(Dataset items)
+---+
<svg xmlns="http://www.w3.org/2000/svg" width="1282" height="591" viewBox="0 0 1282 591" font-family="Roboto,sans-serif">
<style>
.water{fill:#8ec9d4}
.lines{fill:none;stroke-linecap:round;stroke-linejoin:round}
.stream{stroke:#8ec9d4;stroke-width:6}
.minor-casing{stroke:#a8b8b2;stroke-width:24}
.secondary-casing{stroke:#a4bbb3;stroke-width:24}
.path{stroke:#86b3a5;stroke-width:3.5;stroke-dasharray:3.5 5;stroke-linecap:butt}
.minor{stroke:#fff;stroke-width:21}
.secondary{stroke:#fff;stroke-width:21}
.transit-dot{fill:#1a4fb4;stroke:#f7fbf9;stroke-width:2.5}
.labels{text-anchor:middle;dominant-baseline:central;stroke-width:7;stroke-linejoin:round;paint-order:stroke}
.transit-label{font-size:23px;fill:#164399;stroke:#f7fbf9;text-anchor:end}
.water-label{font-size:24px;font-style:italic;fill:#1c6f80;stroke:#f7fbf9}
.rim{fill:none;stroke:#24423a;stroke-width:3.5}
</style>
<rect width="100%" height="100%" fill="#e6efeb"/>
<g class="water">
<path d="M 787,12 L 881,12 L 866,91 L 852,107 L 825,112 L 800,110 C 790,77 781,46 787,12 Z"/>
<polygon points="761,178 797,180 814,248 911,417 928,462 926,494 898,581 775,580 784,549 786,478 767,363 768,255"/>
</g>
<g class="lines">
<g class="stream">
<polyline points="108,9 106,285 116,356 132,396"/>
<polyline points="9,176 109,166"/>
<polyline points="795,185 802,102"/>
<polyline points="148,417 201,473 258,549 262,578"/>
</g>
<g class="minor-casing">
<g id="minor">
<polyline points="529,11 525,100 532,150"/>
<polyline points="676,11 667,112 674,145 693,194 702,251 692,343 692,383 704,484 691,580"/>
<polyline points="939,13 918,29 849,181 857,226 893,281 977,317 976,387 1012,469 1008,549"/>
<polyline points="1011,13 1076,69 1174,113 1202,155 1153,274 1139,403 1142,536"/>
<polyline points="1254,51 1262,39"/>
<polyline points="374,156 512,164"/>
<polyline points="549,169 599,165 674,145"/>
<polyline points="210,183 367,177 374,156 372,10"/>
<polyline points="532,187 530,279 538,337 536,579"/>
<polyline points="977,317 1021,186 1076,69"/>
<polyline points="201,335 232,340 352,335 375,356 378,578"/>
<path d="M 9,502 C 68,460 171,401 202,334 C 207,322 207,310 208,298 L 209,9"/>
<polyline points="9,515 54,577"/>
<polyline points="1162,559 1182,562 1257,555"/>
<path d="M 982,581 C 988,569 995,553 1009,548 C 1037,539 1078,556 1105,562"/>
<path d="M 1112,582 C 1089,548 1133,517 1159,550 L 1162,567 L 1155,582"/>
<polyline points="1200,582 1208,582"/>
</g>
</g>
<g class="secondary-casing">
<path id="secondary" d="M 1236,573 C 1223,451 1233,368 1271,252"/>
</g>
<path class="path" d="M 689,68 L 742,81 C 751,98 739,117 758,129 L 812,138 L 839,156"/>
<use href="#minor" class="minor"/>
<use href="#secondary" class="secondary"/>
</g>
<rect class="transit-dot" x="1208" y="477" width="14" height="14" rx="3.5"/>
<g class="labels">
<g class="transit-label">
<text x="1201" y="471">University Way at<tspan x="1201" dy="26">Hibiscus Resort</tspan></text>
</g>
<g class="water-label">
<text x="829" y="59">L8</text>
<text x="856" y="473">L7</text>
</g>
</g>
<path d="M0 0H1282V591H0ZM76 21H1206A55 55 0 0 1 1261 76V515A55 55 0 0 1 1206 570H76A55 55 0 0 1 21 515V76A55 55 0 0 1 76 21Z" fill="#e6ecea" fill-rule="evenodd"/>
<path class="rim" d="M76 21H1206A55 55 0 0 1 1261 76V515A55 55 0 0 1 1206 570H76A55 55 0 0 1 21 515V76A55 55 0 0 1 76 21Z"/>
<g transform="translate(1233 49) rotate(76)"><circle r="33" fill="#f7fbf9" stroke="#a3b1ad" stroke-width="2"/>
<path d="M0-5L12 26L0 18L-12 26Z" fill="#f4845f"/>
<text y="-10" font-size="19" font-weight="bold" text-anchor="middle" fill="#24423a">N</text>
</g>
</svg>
+---+
■ WHAT TO WORK ON ■
Exactly reproduce every line of the records.

■ ANSWER TO THIS EXERCISE ■
<svg xmlns="http://www.w3.org/2000/svg" width="1282" height="591" viewBox="0 0 1282 591" font-family="Roboto,sans-serif">
<style>
.water{fill:#8ec9d4}
.lines{fill:none;stroke-linecap:round;stroke-linejoin:round}
.stream{stroke:#8ec9d4;stroke-width:6}
.minor-casing{stroke:#a8b8b2;stroke-width:24}
.secondary-casing{stroke:#a4bbb3;stroke-width:24}
.path{stroke:#86b3a5;stroke-width:3.5;stroke-dasharray:3.5 5;stroke-linecap:butt}
.minor{stroke:#fff;stroke-width:21}
.secondary{stroke:#fff;stroke-width:21}
.transit-dot{fill:#1a4fb4;stroke:#f7fbf9;stroke-width:2.5}
.labels{text-anchor:middle;dominant-baseline:central;stroke-width:7;stroke-linejoin:round;paint-order:stroke}
.transit-label{font-size:23px;fill:#164399;stroke:#f7fbf9;text-anchor:end}
.water-label{font-size:24px;font-style:italic;fill:#1c6f80;stroke:#f7fbf9}
.rim{fill:none;stroke:#24423a;stroke-width:3.5}
</style>
<rect width="100%" height="100%" fill="#e6efeb"/>
<g class="water">
<path d="M 787,12 L 881,12 L 866,91 L 852,107 L 825,112 L 800,110 C 790,77 781,46 787,12 Z"/>
<polygon points="761,178 797,180 814,248 911,417 928,462 926,494 898,581 775,580 784,549 786,478 767,363 768,255"/>
</g>
<g class="lines">
<g class="stream">
<polyline points="108,9 106,285 116,356 132,396"/>
<polyline points="9,176 109,166"/>
<polyline points="795,185 802,102"/>
<polyline points="148,417 201,473 258,549 262,578"/>
</g>
<g class="minor-casing">
<g id="minor">
<polyline points="529,11 525,100 532,150"/>
<polyline points="676,11 667,112 674,145 693,194 702,251 692,343 692,383 704,484 691,580"/>
<polyline points="939,13 918,29 849,181 857,226 893,281 977,317 976,387 1012,469 1008,549"/>
<polyline points="1011,13 1076,69 1174,113 1202,155 1153,274 1139,403 1142,536"/>
<polyline points="1254,51 1262,39"/>
<polyline points="374,156 512,164"/>
<polyline points="549,169 599,165 674,145"/>
<polyline points="210,183 367,177 374,156 372,10"/>
<polyline points="532,187 530,279 538,337 536,579"/>
<polyline points="977,317 1021,186 1076,69"/>
<polyline points="201,335 232,340 352,335 375,356 378,578"/>
<path d="M 9,502 C 68,460 171,401 202,334 C 207,322 207,310 208,298 L 209,9"/>
<polyline points="9,515 54,577"/>
<polyline points="1162,559 1182,562 1257,555"/>
<path d="M 982,581 C 988,569 995,553 1009,548 C 1037,539 1078,556 1105,562"/>
<path d="M 1112,582 C 1089,548 1133,517 1159,550 L 1162,567 L 1155,582"/>
<polyline points="1200,582 1208,582"/>
</g>
</g>
<g class="secondary-casing">
<path id="secondary" d="M 1236,573 C 1223,451 1233,368 1271,252"/>
</g>
<path class="path" d="M 689,68 L 742,81 C 751,98 739,117 758,129 L 812,138 L 839,156"/>
<use href="#minor" class="minor"/>
<use href="#secondary" class="secondary"/>
</g>
<rect class="transit-dot" x="1208" y="477" width="14" height="14" rx="3.5"/>
<g class="labels">
<g class="transit-label">
<text x="1201" y="471">University Way at<tspan x="1201" dy="26">Hibiscus Resort</tspan></text>
</g>
<g class="water-label">
<text x="829" y="59">L8</text>
<text x="856" y="473">L7</text>
</g>
</g>
<path d="M0 0H1282V591H0ZM76 21H1206A55 55 0 0 1 1261 76V515A55 55 0 0 1 1206 570H76A55 55 0 0 1 21 515V76A55 55 0 0 1 76 21Z" fill="#e6ecea" fill-rule="evenodd"/>
<path class="rim" d="M76 21H1206A55 55 0 0 1 1261 76V515A55 55 0 0 1 1206 570H76A55 55 0 0 1 21 515V76A55 55 0 0 1 76 21Z"/>
<g transform="translate(1233 49) rotate(76)"><circle r="33" fill="#f7fbf9" stroke="#a3b1ad" stroke-width="2"/>
<path d="M0-5L12 26L0 18L-12 26Z" fill="#f4845f"/>
<text y="-10" font-size="19" font-weight="bold" text-anchor="middle" fill="#24423a">N</text>
</g>
</svg>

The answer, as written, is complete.